The Woodstock City Council has repealed its solicitation ordinance after free speech concerns by numerous civil rights agencies.
Woodstock’s ordinance barred soliciting paired with behaviors such as touching, following or blocking the way of someone while panhandling, walking in the road to get donations and using threatening language toward a solicited person, according to the ordinance.
The ordinance previously had addressed those behaviors under an aggressive panhandling ordinance, but the city changed it to include all solicitors in February. The change came after the American Civil Liberties Union of Illinois, Chicago Coalition for the Homeless and the National Law Center on Homelessness and Poverty warned numerous municipalities that aggressive panhandling ordinances were unconstitutional.
But the change wasn’t enough, according to a joint letter sent from those agencies to the city July 17.
The agencies argue that the ordinance is unconstitutional because it only applies to someone who “makes a request of any sort to another person,” which requires authorities to analyze what the person said to determine whether a violation occurred.

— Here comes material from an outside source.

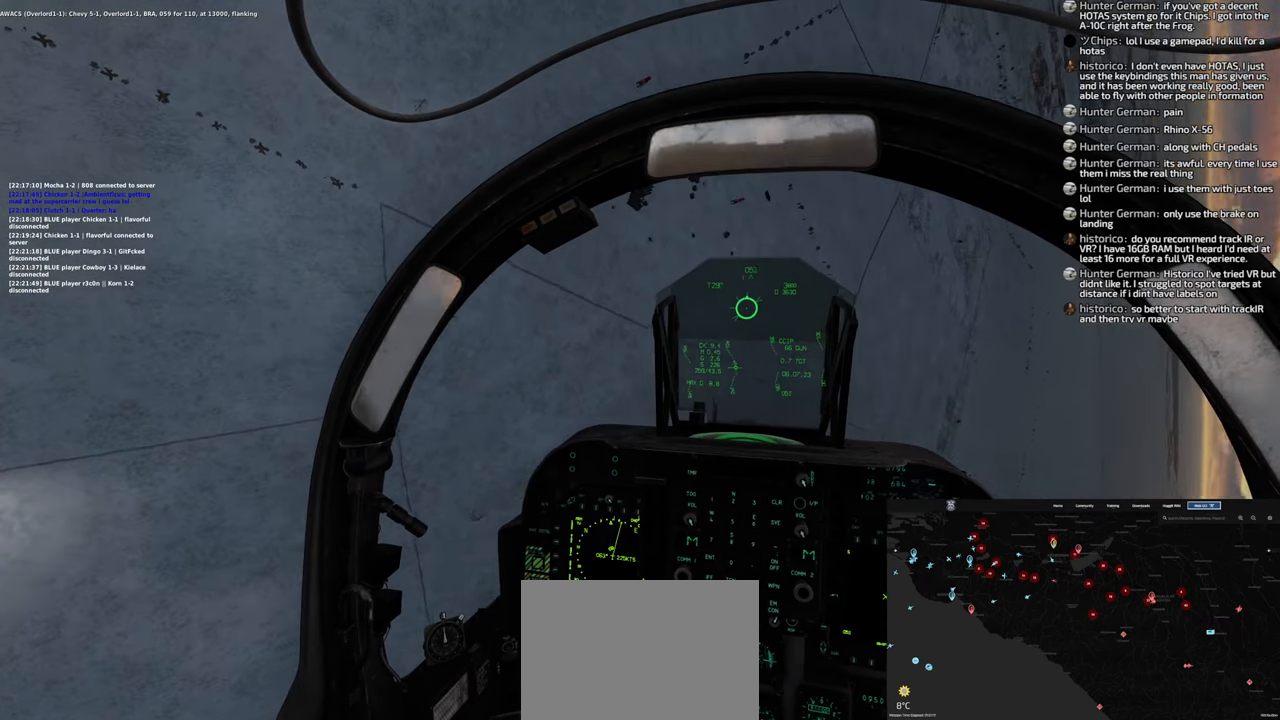
{"buttons": [], "left_stick": "left", "right_stick": "center", "events": []}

“That is, the officer has to determine whether the person is making a request or say, commenting on the weather, before issuing a citation,” wrote Amy Meek, senior staff attorney with the ACLU of Illinois. “This content-based distinction is not narrowly tailored to serve a legitimate governmental purpose, let alone a compelling one.”
Much of the described behavior such as touching another person without consent, following or threatening someone or blocking someone’s way can be regulated without creating rules about solicitation or speech, Meek wrote.
“Such conduct should be regulated according to whether it would put reasonable people in fear for their life or limb,” Meek wrote. “Not based on the content or purpose of constitutionally protected free speech.”
The City Council repealed the ordinance at its Aug. 6 meeting upon advice from city attorney Ruth Schlossberg.